Cuando se fueron, subió a hablar con Arnedo. Le informó, para su tranquilidad, de que había soltado a Nico. Y mostró su sorpresa por lo rápido que volaban las influencias.
—¿El abogado conoce a Gálvez?
—¡Yo qué sé! —exclamó Arnedo—. No quiero saber nada de este tema. Pero una cosa sí que te digo. Si aparece en la puerta una caja de pistachos o de caviar iraní, la tiras a la basura. No aceptamos regalos de nadie. ¿Está claro?
Sofía asintió.
—¿Qué tal con el juez? —se atrevió a preguntar.
—No me va a meter en la cárcel, si es eso lo que preguntas.
Sofía se quedó esperando una explicación más precisa. Arnedo estaba abriendo cajones, buscando algún papel.
—Me ha dado un capón por aceptar los regalos. Ha sido un poco humillante, la verdad. Saldrá mi nombre de vez en cuando en los papeles, pero ya no tengo que ir más al juzgado. He hablado con Gálvez y sigo en mi puesto. Así que cuidadito conmigo, que me están ardiendo las pelotas.
Volvió a su despacho. Allí estaba Laura, con un móvil en la mano y una expresión risueña que quería ser misteriosa.
—El móvil de Jon. ¿Quieres ver las fotos?

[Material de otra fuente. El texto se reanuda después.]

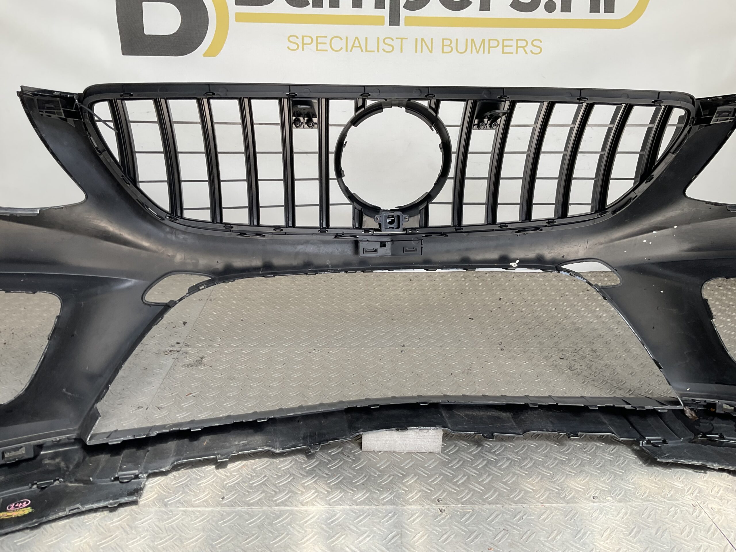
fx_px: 617
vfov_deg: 48.2
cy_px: 276
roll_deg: -3.5
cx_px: 368
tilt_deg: -19.9
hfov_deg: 61.7
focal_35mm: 29
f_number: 1.8
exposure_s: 1/270
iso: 16
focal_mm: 3
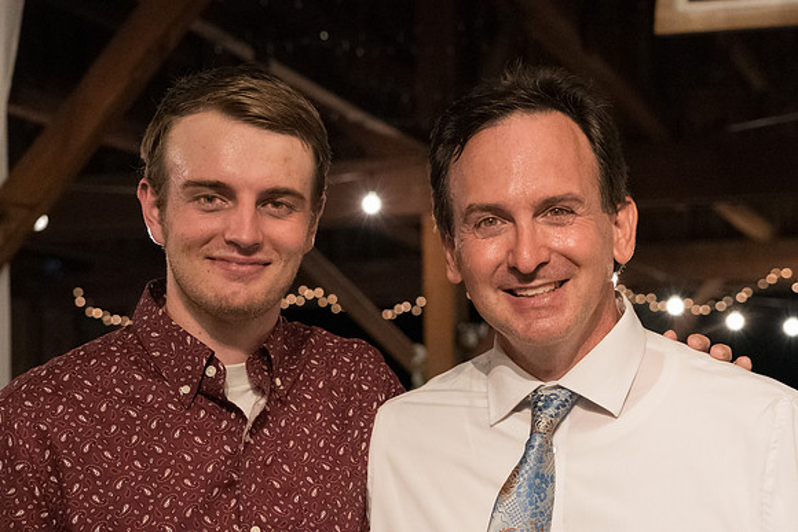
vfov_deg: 19.5
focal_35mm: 70
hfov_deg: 28.8
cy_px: 266
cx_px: 399
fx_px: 1552
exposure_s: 1/250
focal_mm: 70
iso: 16000
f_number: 6.3
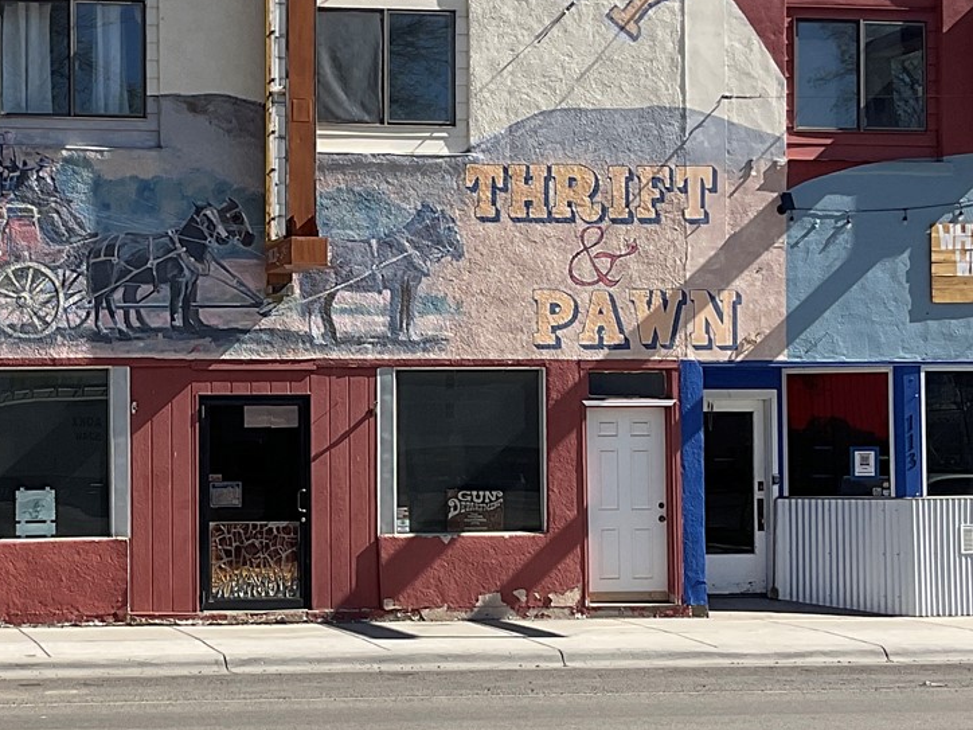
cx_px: 136
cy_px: 411
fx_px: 2305
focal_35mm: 82
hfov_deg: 23.3
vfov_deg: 18.0
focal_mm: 3
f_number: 1.8
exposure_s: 1/1848
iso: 16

Había muchas fotos de iglesias medievales, de palacios, de fuentes viejas y de calles empedradas. Fotos de la muralla árabe de la Cuesta de la Vega que a lo mejor Jon miraba para inspirarse en su tesis. Pero no eran esas las imágenes que Laura quería enseñarle. Había más de cien fotos de Mara: Mara sonriendo con un helado en la mano, Mara sacando la lengua, Mara dormida en el columpio y un primer plano de Mara que permitía ver las marcas que había dejado en su rostro el acné. En algunas salía disfrazada, con un gorro de los años treinta sobre una peluca rubia y fumando un cigarro con boquilla como si fuera Marlene Dietrich. En otras fotos posaba vestida de mujer adulta, con un abrigo de piel que seguramente era de Rosa, cuyo armario habrían saqueado una tarde. También había fotos de Jon haciendo gestos que indicaban su resistencia a ser retratado, las manos por delante como queriendo recuperar el teléfono que Mara le habría quitado en un momento de travesura. En unas pocas imágenes salía en actitudes reposadas, escribiendo o afectando concentración en su escritorio, los papeles de la tesis sobre la mesa, o bien oliendo un vino en la mesa del jardín, o fumándose un canuto en el columpio.
Lo más llamativo de toda la galería era la ausencia de Alejandra. Jon hacía fotos de Mara y de nadie más. Fotografiaba lugares recoletos, vestigios de otra época, jardines en calma y fachadas de piedra. Espadañas, campanas con verdín, ermitas abandonadas, calles estrechas y zaguanes. Un recodo del Manzanares en su paso bajo un puente que no se distinguía bien en la foto. Posiblemente el puente del Rey, o el de Segovia. Un pato cruzando bajo el ojo del puente. Ese pato tenía el honor de ser el único ser vivo que salía en la colección de fotos del misántropo. Ese pato y Mara.
Sofía fue pasando las imágenes con una mueca muy seria. Cuando dio por terminada la inspección, se echó hacia atrás en la silla y se quedó mirando por la ventana unos segundos. Laura tenía ganas de comentarlo todo, pero dejó que Sofía se tomara un tiempito para reajustar el foco, como había hecho ella en el coche antes de volver a la Brigada. La niña fantasiosa que odiaba a su hermana por robarle al hombre que en puridad le pertenecía; la mentirosa compulsiva empeñada en que Jon la quería solo a ella; la amante piadosa que esperaba su momento porque era muy joven todavía… Las tres decían la verdad. Y, aun así, era difícil convertir en un testigo fiable a la lunática que bailaba sobre la lona azul de la piscina.